In der sich anschließenden Diskussion, in der kritische Rückfragen nicht gescheut wurden, wurde zudem unter anderem deutlich, dass die Sorge um das Opfer eine zentrale Position einnehmen muss, was auch schon von Professor Kröber im Rahmen des Vortrages festgehalten wurde. Dabei komme es darauf an, dass das Opfer nicht zu einer Definition der eigenen Person als OPFER gelangt, sondern dass ihm geholfen wird, das eigene Schicksal zu gestalten.

In seiner Vorrede hatte Professor Kröber seine Verwunderung und zugleich Freude zum Ausdruck gebracht, als Protestant aus Bielefeld und Bethel stammend, an diesem Abend im katholischen Paderborn sprechen zu können. Gleichwohl sei er in gewisser Weise „trainiert“: Kröber hatte bereits im Jahre 2003 an einer sehr fruchtbaren Diskussion im Vatikan zur Frage des Kindesmissbrauchs in der Katholischen Kirche teilgenommen und hatte nach eigener Aussage dort ein sehr „positives und differenziertes“ intellektuelles Gesprächsklima kennengelernt.
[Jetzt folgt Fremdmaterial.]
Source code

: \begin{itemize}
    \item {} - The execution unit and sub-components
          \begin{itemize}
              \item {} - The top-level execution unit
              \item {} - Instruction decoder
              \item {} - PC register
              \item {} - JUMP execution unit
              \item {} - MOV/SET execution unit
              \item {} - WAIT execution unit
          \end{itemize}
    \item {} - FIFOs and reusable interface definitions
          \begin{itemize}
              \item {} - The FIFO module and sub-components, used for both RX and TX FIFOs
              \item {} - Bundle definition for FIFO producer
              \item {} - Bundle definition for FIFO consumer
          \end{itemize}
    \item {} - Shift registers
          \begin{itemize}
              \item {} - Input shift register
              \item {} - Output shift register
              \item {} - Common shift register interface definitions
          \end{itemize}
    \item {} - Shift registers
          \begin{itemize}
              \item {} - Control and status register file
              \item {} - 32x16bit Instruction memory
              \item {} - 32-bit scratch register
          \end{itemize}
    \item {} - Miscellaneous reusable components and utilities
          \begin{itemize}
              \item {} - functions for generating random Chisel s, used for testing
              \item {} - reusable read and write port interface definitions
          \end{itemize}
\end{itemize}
Prof. Dr. Hans-Ludwig Kröber: 1994 Professor für Klinische Psychiatrie an der Universität Hamburg, März 1996 Ernennung zum C4-Professor für Forensische Psychiatrie und Direktor des Instituts für Forensische Psychiatrie zunächst der Freien Universität Berlin, seit 2003 zugehörig der Charité – Universitätsmedizin Berlin.
Sprecher des Referats „Forensische Psychiatrie“ der wissenschaftlichen Fachgesellschaft „Deutsche Gesellschaft für Psychiatrie, Psychotherapie und Nervenheilkunde (DGPPN)“.
Mehrfach als Experte in Fachkommissionen zur Sicherheit und Behandlungseffizienz des Maßregelvollzugs (Südwürttemberg, Nordrhein-Westfalen, „Schmökel-Kommission“ in Brandenburg). Tätig als Gerichtsgutachter, überwiegend zur Kriminalprognose. Ein Schwerpunkt der Forschungstätigkeit ist seit zwanzig Jahren die Verlaufsforschung bei Straftätern, insbesondere Gewalt- und Sexualstraftätern. Daneben seit Jahren Untersuchungen zur Schuldfähigkeitsproblematik und den ideengeschichtlichen Grundlagen der forensischen (gerichtlichen) Psychiatrie. Seit 2003 Beratung des Vatikan und der Deutschen Bischofskonferenz zu Fragen des sexuellen Missbrauchs.